▸ WHAT TO PRODUCE:
All that is needed is each line of the entries holding the word "DSGVO", copied as it stands.

Saved entries:
▼▼▼
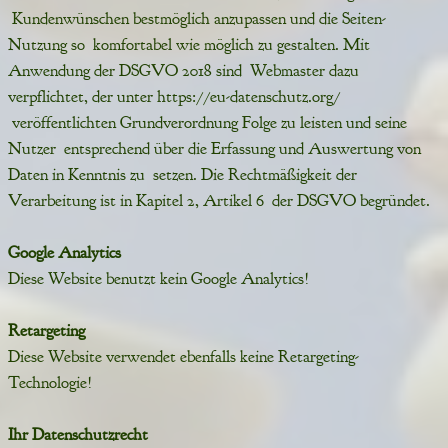
Kundenwünschen bestmöglich anzupassen und die Seiten-
Nutzung so komfortabel wie möglich zu gestalten. Mit
Anwendung der DSGVO 2018 sind Webmaster dazu
verpflichtet, der unter https://eu-datenschutz.org/
veröffentlichten Grundverordnung Folge zu leisten und seine
Nutzer entsprechend über die Erfassung und Auswertung von
Daten in Kenntnis zu setzen. Die Rechtmäßigkeit der
Verarbeitung ist in Kapitel 2, Artikel 6 der DSGVO begründet.
Google Analytics
Diese Website benutzt kein Google Analytics!
Retargeting
Diese Website verwendet ebenfalls keine Retargeting-
Technologie!
Ihr Datenschutzrecht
▲▲▲
▸ EXERCISE SOLUTION:
Anwendung der DSGVO 2018 sind Webmaster dazu
Verarbeitung ist in Kapitel 2, Artikel 6 der DSGVO begründet.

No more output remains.